### Source material

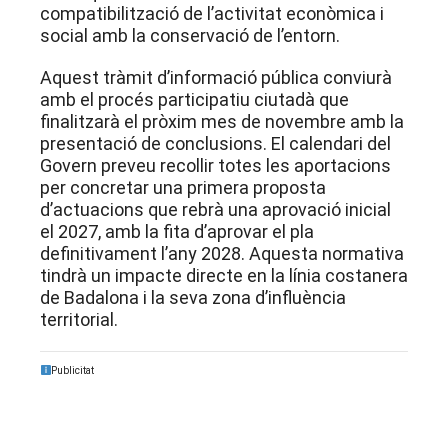
compatibilització de l’activitat econòmica i
social amb la conservació de l’entorn
.
Aquest tràmit d’informació pública conviurà
amb el procés participatiu ciutadà que
finalitzarà el pròxim mes de novembre amb la
presentació de conclusions
. El calendari del
Govern preveu recollir totes les aportacions
per concretar una primera proposta
d’actuacions que rebrà una aprovació inicial
el 2027, amb la fita d’aprovar el pla
definitivament l’any 2028
. Aquesta normativa
tindrà un impacte directe en la línia costanera
de Badalona i la seva zona d’influència
territorial
.
Publicitat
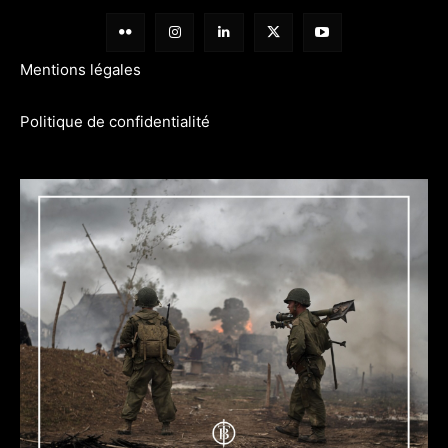
Mentions légales
Politique de confidentialité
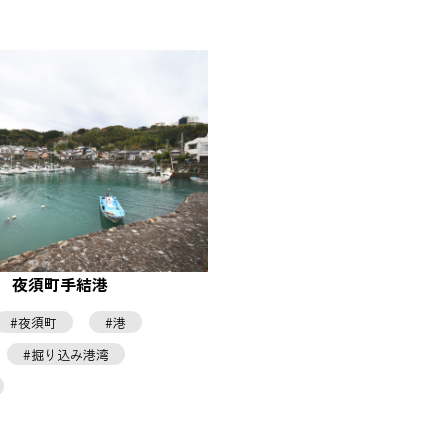
夜須町手結港
夜須町
港
掘り込み港湾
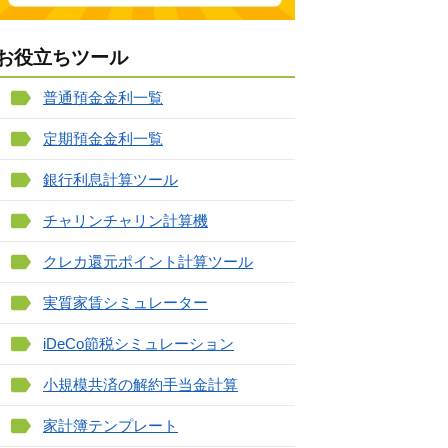
お役立ちツール
普通預金金利一覧
定期預金金利一覧
銀行利息計算ツール
チャリンチャリン計算機
クレカ還元ポイント計算ツール
実質家賃シミュレーター
iDeCo節税シミュレーション
小規模共済の解約手当金計算
家計簿テンプレート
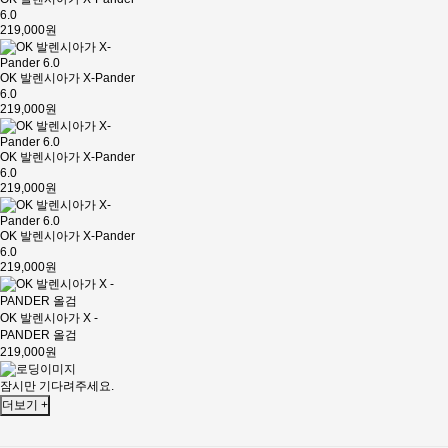
6.0
219,000원
OK 발렌시아가 X-Pander
6.0
219,000원
OK 발렌시아가 X-Pander
6.0
219,000원
OK 발렌시아가 X-Pander
6.0
219,000원
OK 발렌시아가 X -
PANDER 올검
219,000원
잠시만 기다려주세요.
더보기 +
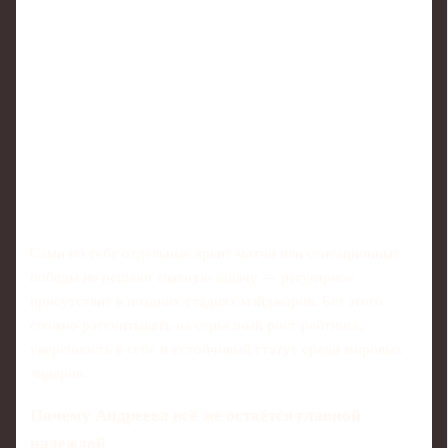
Сами по себе отдельные яркие матчи или сенсационные
победы не решают главную задачу — регулярное
присутствие в поздних стадиях мэйджоров. Без этого
сложно рассчитывать на серьёзный рост рейтинга,
уверенность в себе и устойчивый статус среди мировых
лидеров.
Почему Андреева всё же остаётся главной
надеждой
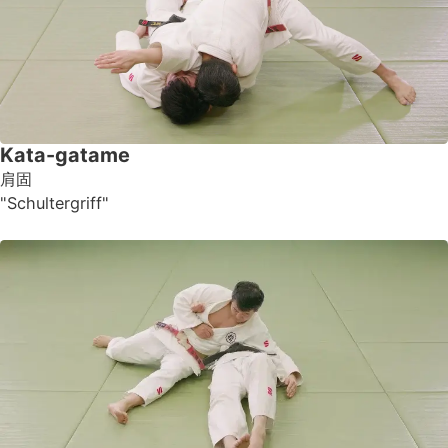
Kata-gatame
肩固
"Schultergriff"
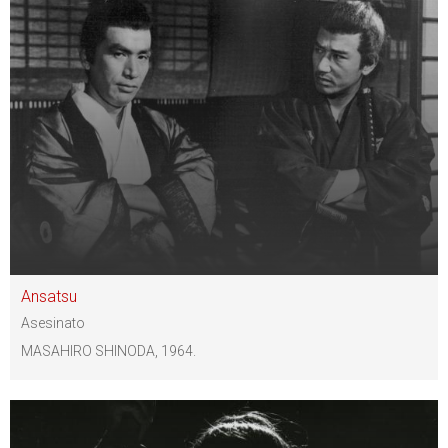
Ansatsu
Asesinato
MASAHIRO SHINODA, 1964.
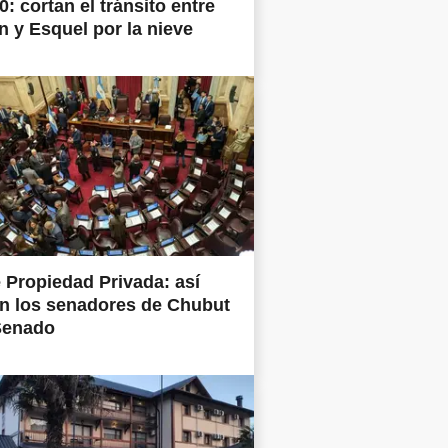
0: cortan el tránsito entre
 y Esquel por la nieve
 Propiedad Privada: así
n los senadores de Chubut
Senado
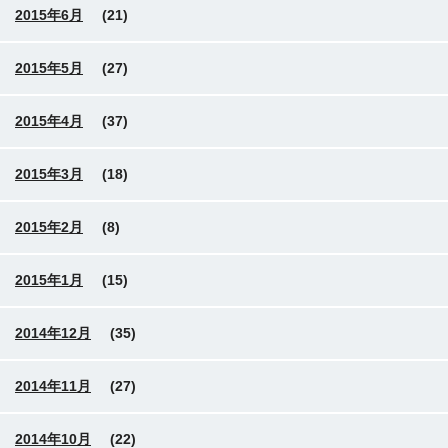
2015年6月
(21)
2015年5月
(27)
2015年4月
(37)
2015年3月
(18)
2015年2月
(8)
2015年1月
(15)
2014年12月
(35)
2014年11月
(27)
2014年10月
(22)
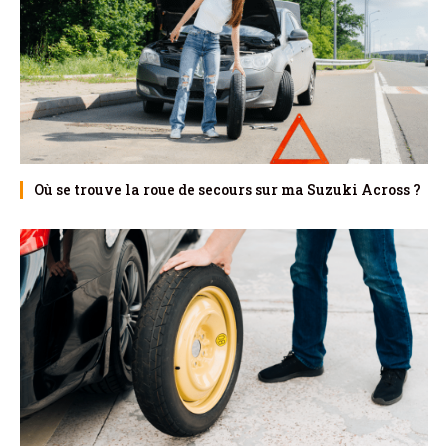
Où se trouve la roue de secours sur ma Suzuki Across ?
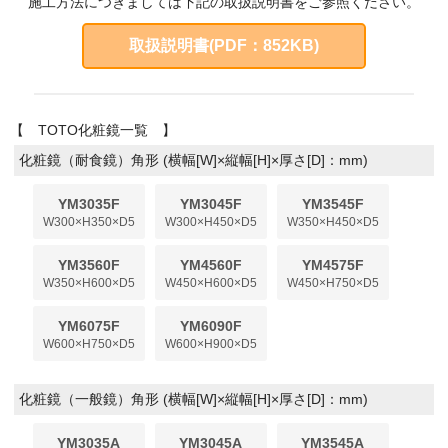
施工方法につきましては下記の取扱説明書をご参照ください。
浴槽/バスタブ
取扱説明書(PDF：852KB)
商品カテゴリー
カート
【 TOTO化粧鏡一覧 】
お問い合わせ
化粧鏡（耐食鏡）角形 (横幅[W]×縦幅[H]×厚さ[D]：mm)
お買い物ガイド
YM3035F
YM3045F
YM3545F
W300×H350×D5
W300×H450×D5
W350×H450×D5
YM3560F
YM4560F
YM4575F
W350×H600×D5
W450×H600×D5
W450×H750×D5
YM6075F
YM6090F
W600×H750×D5
W600×H900×D5
化粧鏡（一般鏡）角形 (横幅[W]×縦幅[H]×厚さ[D]：mm)
YM3035A
YM3045A
YM3545A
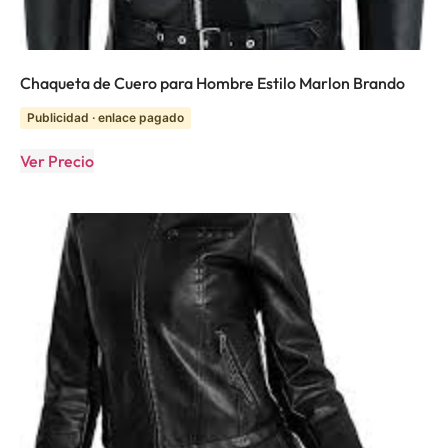
Chaqueta de Cuero para Hombre Estilo Marlon Brando
Publicidad · enlace pagado
Ver Precio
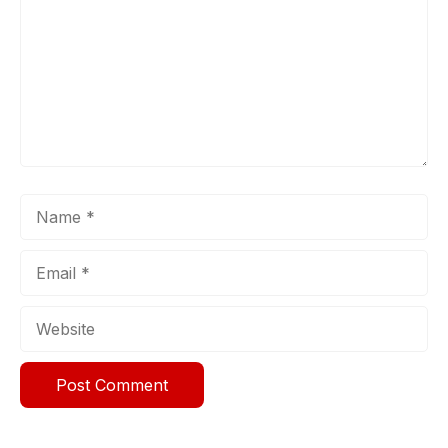
Name
Email
Website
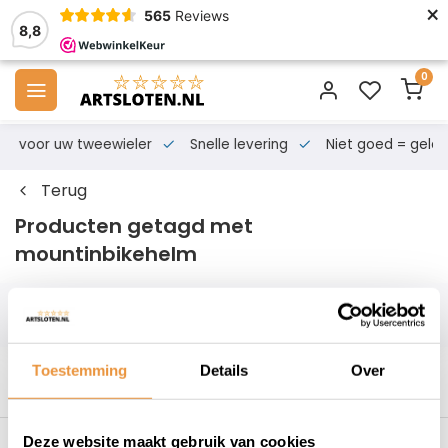
×
565
Reviews
8,8
0
s voor uw tweewieler
Snelle levering
Niet goed = geld te
Terug
Producten getagd met
mountinbikehelm
Filters
Toestemming
Details
Over
Deze website maakt gebruik van cookies
s voor uw tweewieler
Snelle levering
Niet goed = geld t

### Problem description
Pictures do not belong in the copy. Repeat only the lines from the top of the records through the line containing "W350×H600×D5".

### Written answer
compatibilització de l’activitat econòmica i
social amb la conservació de l’entorn
.
Aquest tràmit d’informació pública conviurà
amb el procés participatiu ciutadà que
finalitzarà el pròxim mes de novembre amb la
presentació de conclusions
. El calendari del
Govern preveu recollir totes les aportacions
per concretar una primera proposta
d’actuacions que rebrà una aprovació inicial
el 2027, amb la fita d’aprovar el pla
definitivament l’any 2028
. Aquesta normativa
tindrà un impacte directe en la línia costanera
de Badalona i la seva zona d’influència
territorial
.
Publicitat
Mentions légales
Politique de confidentialité
夜須町手結港
夜須町
港
掘り込み港湾
お役立ちツール
普通預金金利一覧
定期預金金利一覧
銀行利息計算ツール
チャリンチャリン計算機
クレカ還元ポイント計算ツール
実質家賃シミュレーター
iDeCo節税シミュレーション
小規模共済の解約手当金計算
家計簿テンプレート
6.0
219,000원
OK 발렌시아가 X-Pander
6.0
219,000원
OK 발렌시아가 X-Pander
6.0
219,000원
OK 발렌시아가 X-Pander
6.0
219,000원
OK 발렌시아가 X -
PANDER 올검
219,000원
잠시만 기다려주세요.
더보기 +
Сами по себе отдельные яркие матчи или сенсационные
победы не решают главную задачу — регулярное
присутствие в поздних стадиях мэйджоров. Без этого
сложно рассчитывать на серьёзный рост рейтинга,
уверенность в себе и устойчивый статус среди мировых
лидеров.
Почему Андреева всё же остаётся главной
надеждой
Kata-gatame
肩固
"Schultergriff"
Ansatsu
Asesinato
MASAHIRO SHINODA, 1964.
0: cortan el tránsito entre
 y Esquel por la nieve
 Propiedad Privada: así
n los senadores de Chubut
Senado
2015年6月
(21)
2015年5月
(27)
2015年4月
(37)
2015年3月
(18)
2015年2月
(8)
2015年1月
(15)
2014年12月
(35)
2014年11月
(27)
2014年10月
(22)
Où se trouve la roue de secours sur ma Suzuki Across ?
施工方法につきましては下記の取扱説明書をご参照ください。
浴槽/バスタブ
取扱説明書(PDF：852KB)
商品カテゴリー
カート
【 TOTO化粧鏡一覧 】
お問い合わせ
化粧鏡（耐食鏡）角形 (横幅[W]×縦幅[H]×厚さ[D]：mm)
お買い物ガイド
YM3035F
YM3045F
YM3545F
W300×H350×D5
W300×H450×D5
W350×H450×D5
YM3560F
YM4560F
YM4575F
W350×H600×D5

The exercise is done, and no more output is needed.